TASK TO CARRY OUT
Give back the items from the line with "text at (516, 231)" up to and including the line with "line at (103, 111): solid -> dashed", switching "text" to "label" and leaving everything else as it is.

DATA FOR PROCESSING
#####

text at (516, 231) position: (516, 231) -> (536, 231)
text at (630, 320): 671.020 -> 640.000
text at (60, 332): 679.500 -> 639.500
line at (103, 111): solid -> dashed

#####

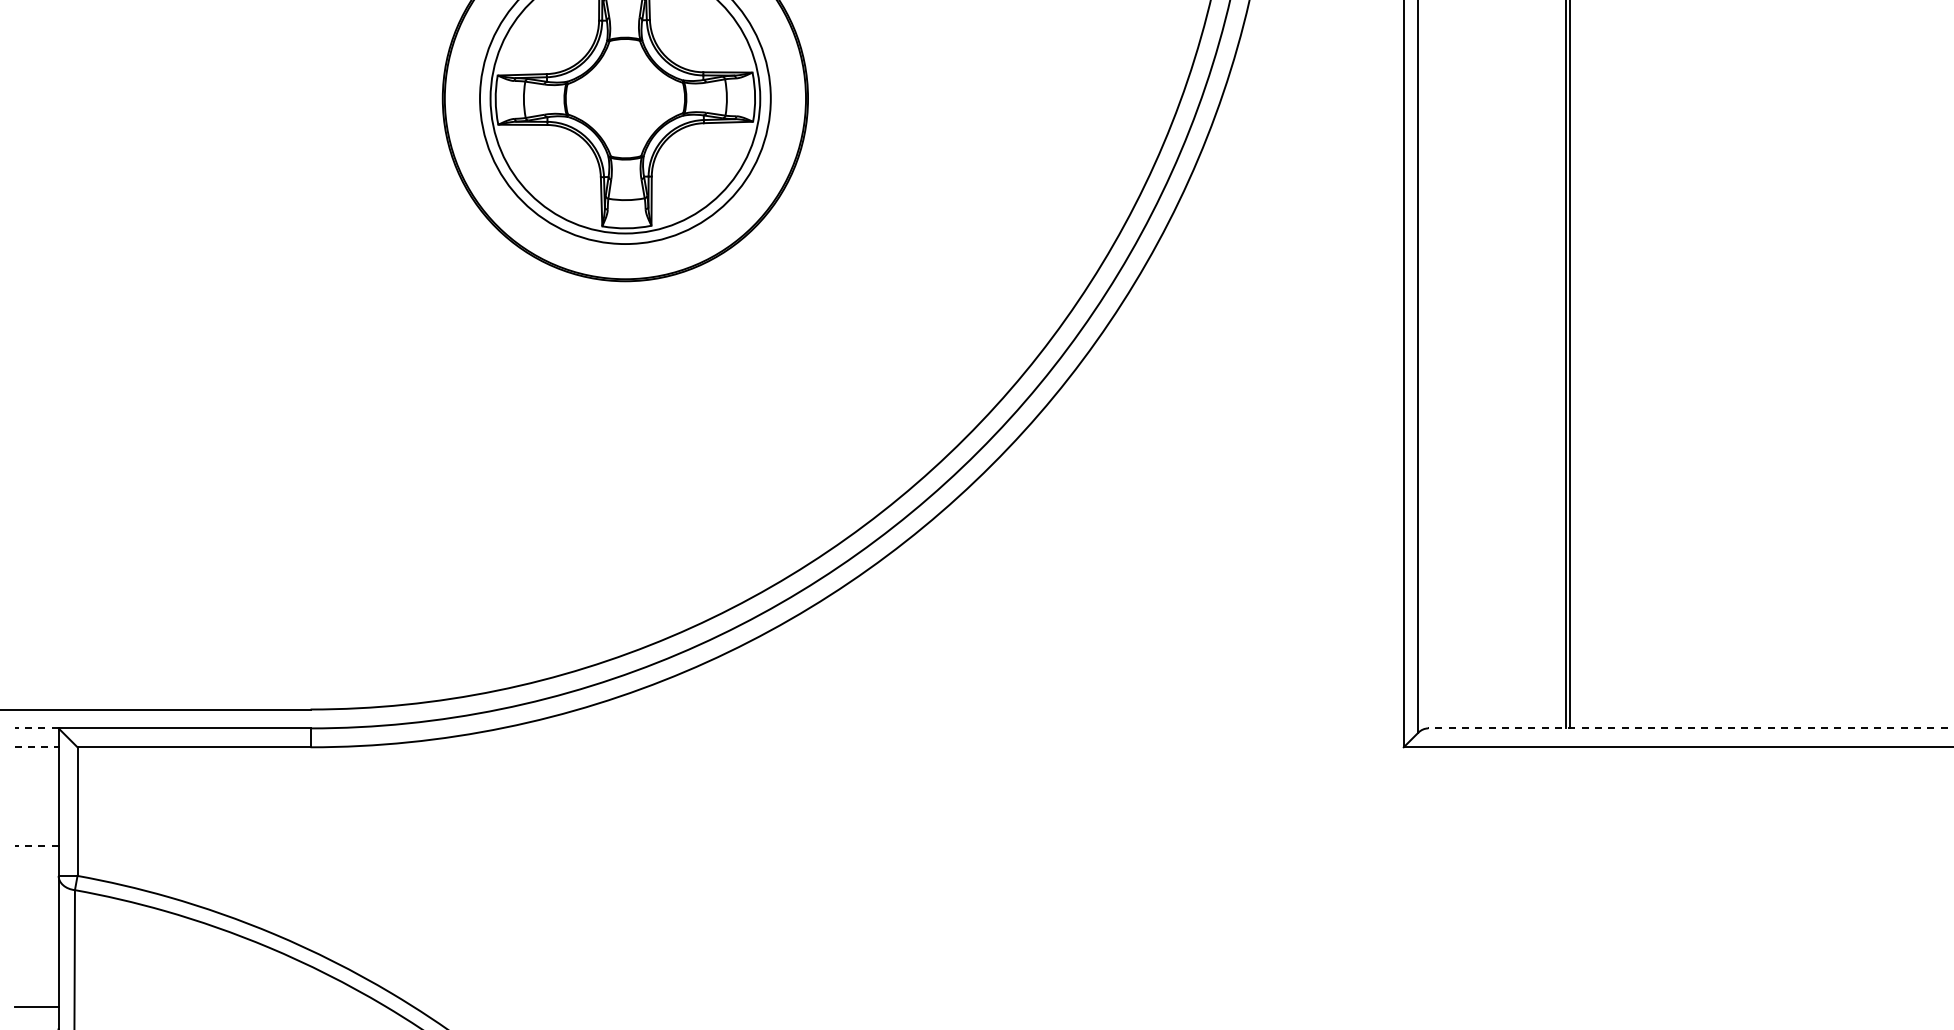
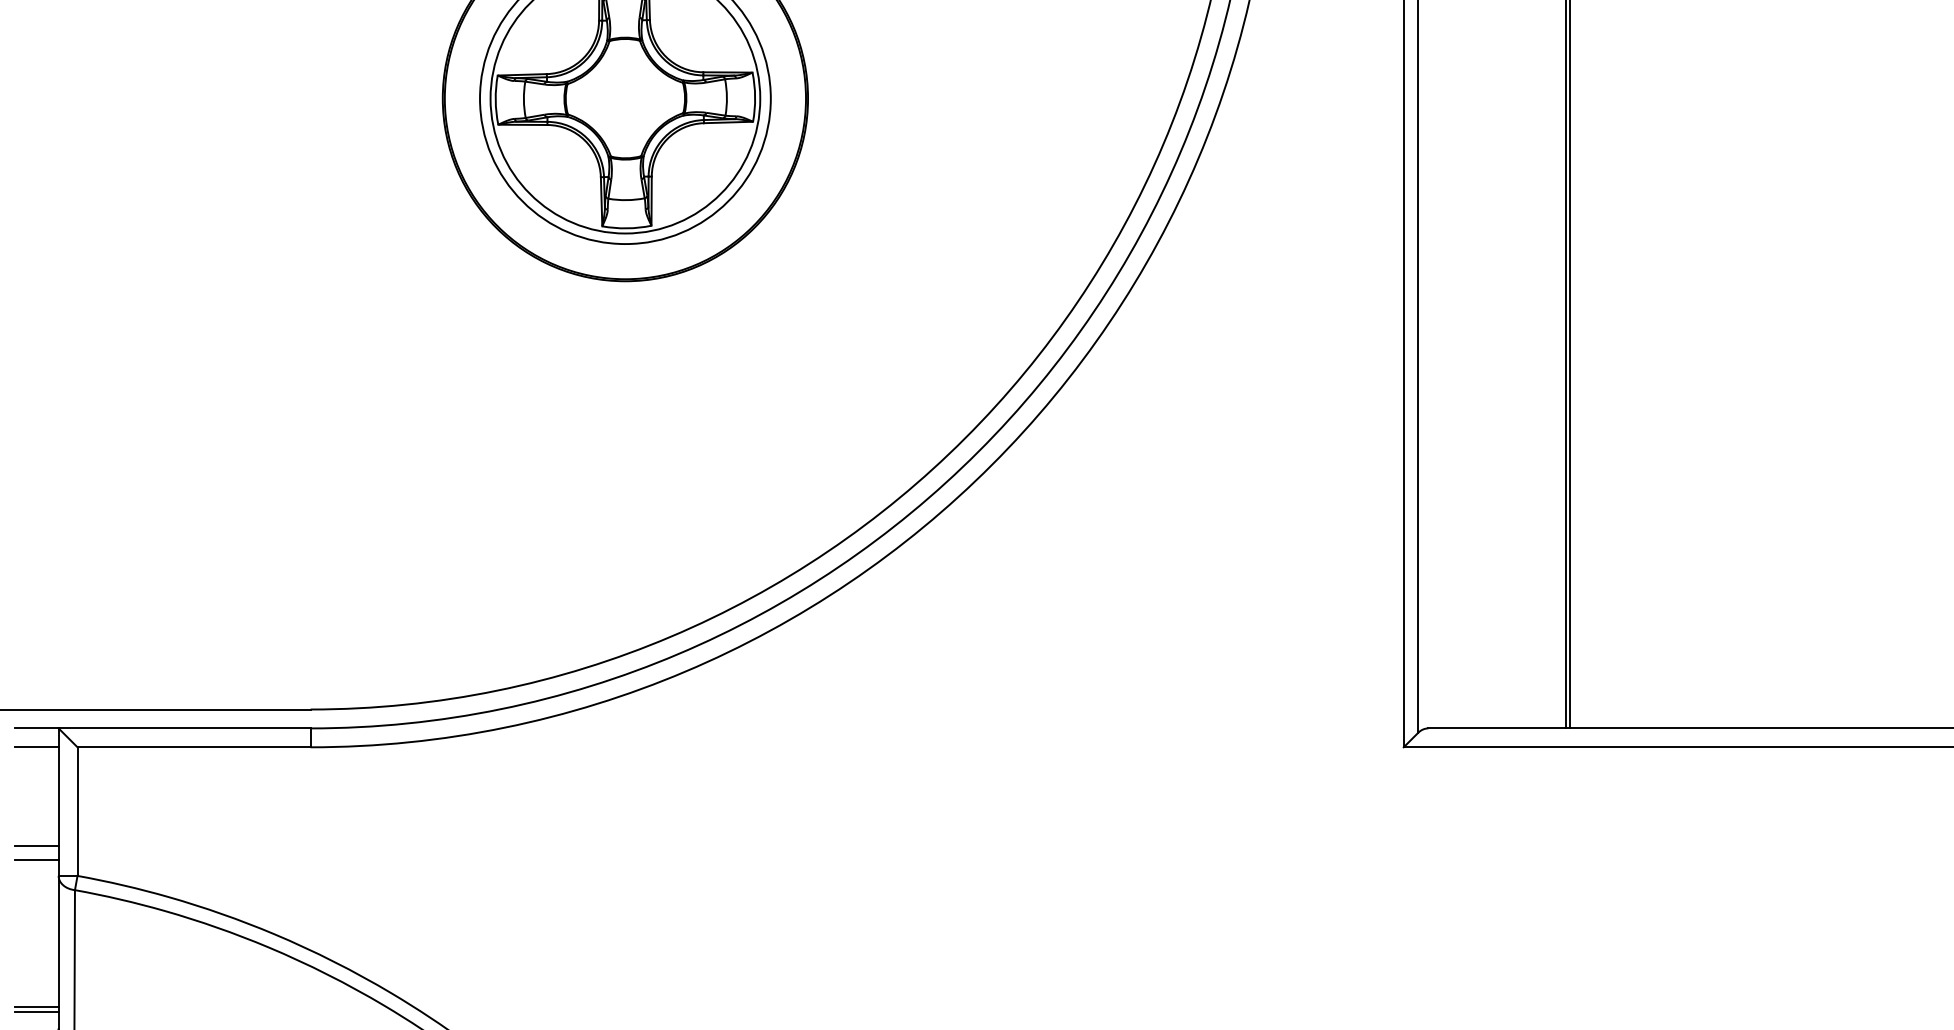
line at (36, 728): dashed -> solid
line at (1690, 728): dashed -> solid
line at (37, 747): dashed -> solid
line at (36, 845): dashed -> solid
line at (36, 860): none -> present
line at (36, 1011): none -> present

#####

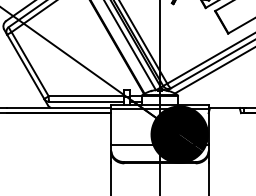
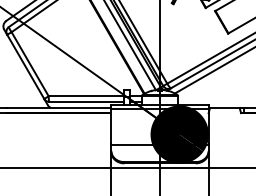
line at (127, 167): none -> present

#####

COMPLETED EXERCISE
label at (516, 231) position: (516, 231) -> (536, 231)
label at (630, 320): 671.020 -> 640.000
label at (60, 332): 679.500 -> 639.500
line at (103, 111): solid -> dashed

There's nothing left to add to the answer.